Sunday, 8 May 2011

Exercise: Implied Lines

The brief required me to:
  1. look at the two photographs, the bullfighting scene and Threshing Corn in Sicily, and find the implied lines, sketching them for the purpose of the learning log;
  2. perform the same analysis on three of my own photographs; and
  3. take two photographs where the following kinds of implied line lead the eye:
  • an eye-line; and
  • the extension of line or lines to a point.
1.  Text photographs
In the Bullfight scene above the implied lines converge into the centre of the photograph.  There are two lines directly associated with the bull's movement, the eye-line of the matador and the lines constructed through the "sticks" supporting the red "flag".  I have also made use of the curved line traced in the sand to extend into the "stick" held in the matador's left hand.  This adds strongly into the dynamics of the photograph, bringing the focus into the centre.

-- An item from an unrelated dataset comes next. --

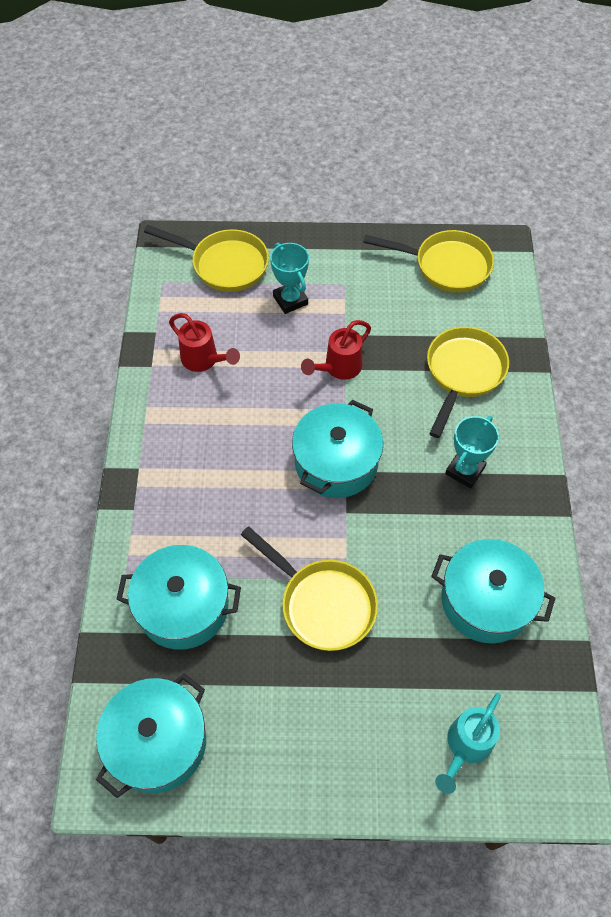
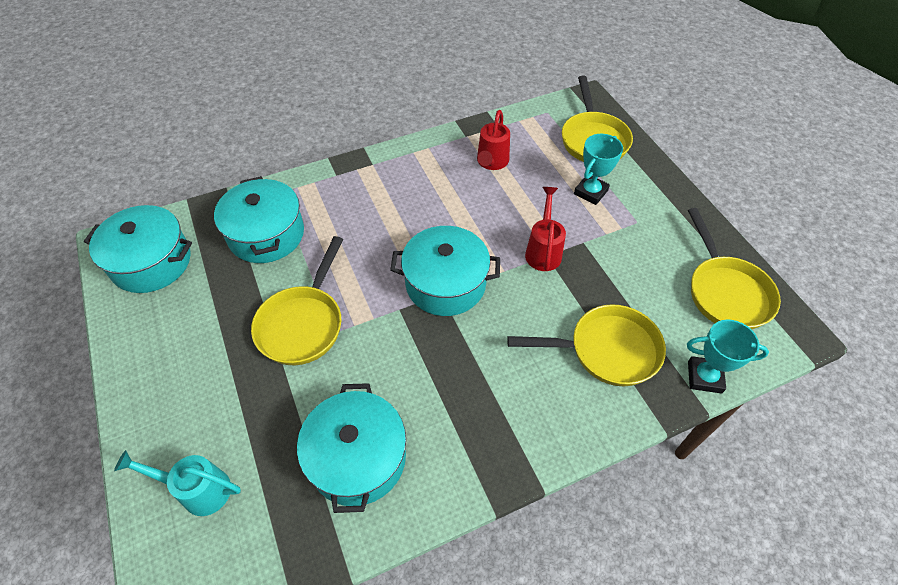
camera: 65 degrees right, 5 degrees down
(338, 368) = (543, 250): red watering can -> red watering can turned 75 degrees clockwise
(465, 470) = (494, 390): turquoise trophy -> turquoise trophy (704, 377)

Gottard Schuh, Threshing Corn in Sicily
The implied lines in Schuh's photograph are primarily eye-lines.  I have constructed these on the photograph above.  The most dynamic of these are the ones from the two horses, which, combined with the angle of their bodies provide a strong perception of their movement in a curve.  This is added to by the feeling that the farm-worker  is at the pivot of this curved movement and this is addressed through his eye-lines leading to the horses' hooves.

The main eye-lines of the lead horse and the farm-worker create a triangle adding a further design element to the photograph, bringing order and structure.

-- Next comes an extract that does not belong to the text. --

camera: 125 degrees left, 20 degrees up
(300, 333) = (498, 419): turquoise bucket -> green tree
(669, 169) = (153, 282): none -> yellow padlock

2.  Analysis of own photographs

Wood carver:  ISO 3200 70mm f16 1/30
This photograph of a wood carver in Thailand is a straightforward image.  The eye-line clearly takes us tothe point of what he is doing - carving intricate patterns and sculptures in a block of wood.  The lines of his hands and the motion of his hammer provide further accent as shown by the arrows.  There is also a triangular structure created with the lines of his arm, torso and eye-line.

I was shooting indoors, so had a high ISO setting, but here I also wanted to show some movement if possible, so I used a fairly slow shutter speed.  The downside of this is that the f-stop is higher than I would have wanted, bringing a distracting background more into focus.

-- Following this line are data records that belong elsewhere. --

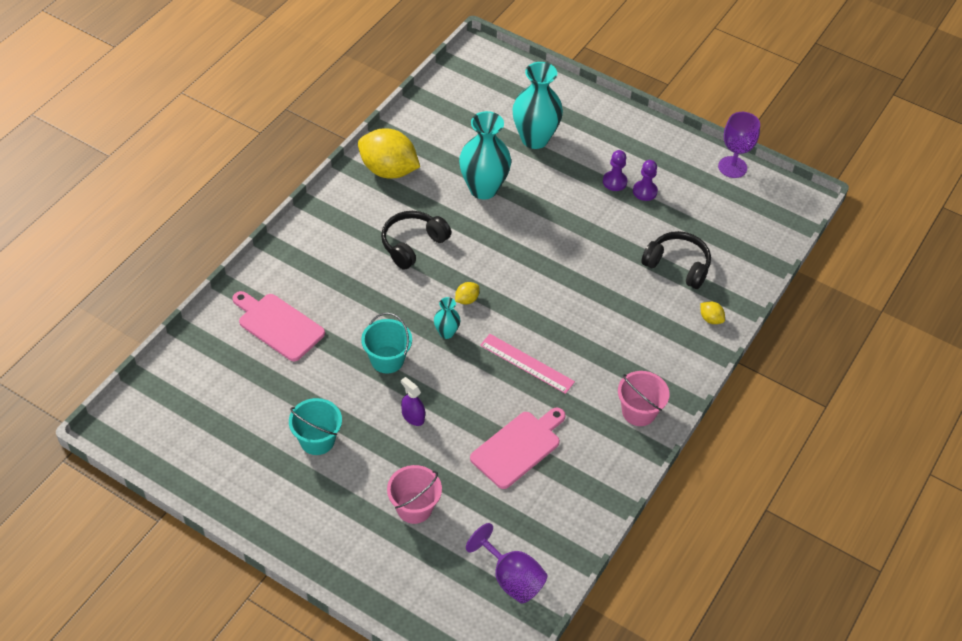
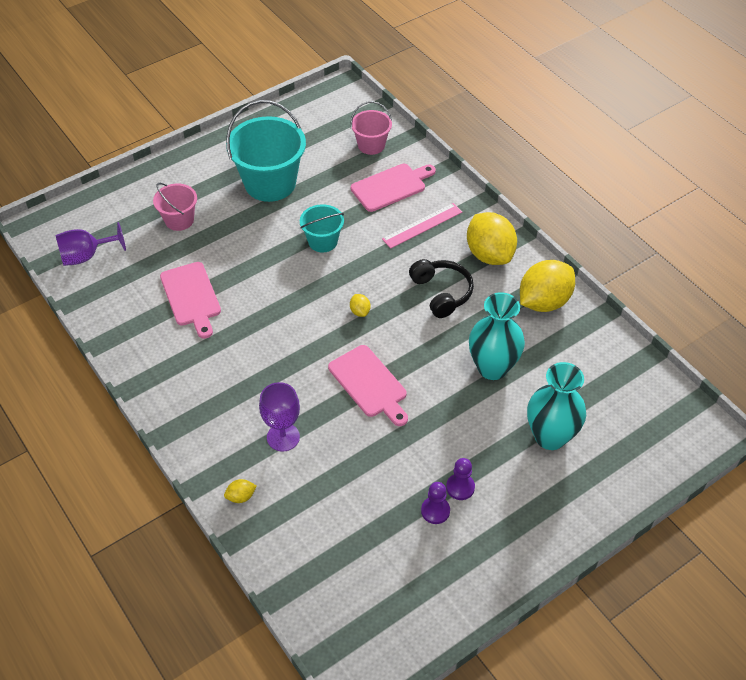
camera: 115 degrees right, 0 degrees up
(317, 440) = (270, 183): turquoise bucket -> turquoise bucket, size x1.84
(345, 221) = (489, 254): none -> yellow lemon
(413, 416) = (259, 241): purple spray bottle -> none
(446, 333) = (330, 286): turquoise vase -> none
(526, 363) = (269, 330): pink ruler -> pink ruler (422, 225)
(547, 267) = (370, 384): none -> pink cutting board
(639, 412) = (174, 392): pink bucket -> pink bucket (371, 145)
(677, 265) = (321, 497): black headphones -> none
(732, 167) = (439, 622): purple goblet -> purple goblet (283, 437)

Group photo:  ISO 200 300mm f6.3 1/1000
This photo is all about eye-lines.  The girl at the front of the row had taken a group photo from that position.  With the exception of the lady on the right, all the eyelines lead to the camera providing , as well a small inverted triangle of two ladies and the man in the group.  This ensures that the point of interest through these implied lines is the camera.  All of this is further accentuated by the close grouping and the way the hands, arms and shoulders create further lines in the same direction.

The photograph was a candid "street" photo, so I took advantage of the structure as it happened - The aperture was one stop in from fully open - this also ensured I did not suffer from camera shake at this point. 

Black and Orange:  ISO 500  28mm  f3.5  1/60
Another straightforward image.  The Buddha's eyes leading to the orange flowers.  I liked the monochrome look here and kept my aperture wide open as I wanted the accent on the flowers, throwing the Buddha slightly out of focus.  The closeness of the wide-angle lens at this point further brought the flowers to the fore and pushed the Buddha into the background.  The main connection being established through the eye-line.

3.  Newly taken Photographs
Battle:  ISO 200 400mm f5.6  1/1600
 The photograph of the two lady re-enactors at a medieval fair at Castle Hedingham has the eye-lines leading to a point out of frame. This is also supported by their stance.

I was using the lens at its widest aperture as I was keen to throw the distracting background out of focus and also provide a fast shutter speed to freeze the action and, in this case, I also wanted to have no camera shake.

Walled garden:  ISO 200 24mm  f16  1/30
Taken at Cressing Temple, the lines initially established by the bench and the brick flower border on the right are continued into the distance to the tree growing above the wall.

The implied lines are accentuated by using the wide angle lens and, as I wanted to ensure sharpness throughout, I used f16 as my aperture, knowing that this would give me a good DOF.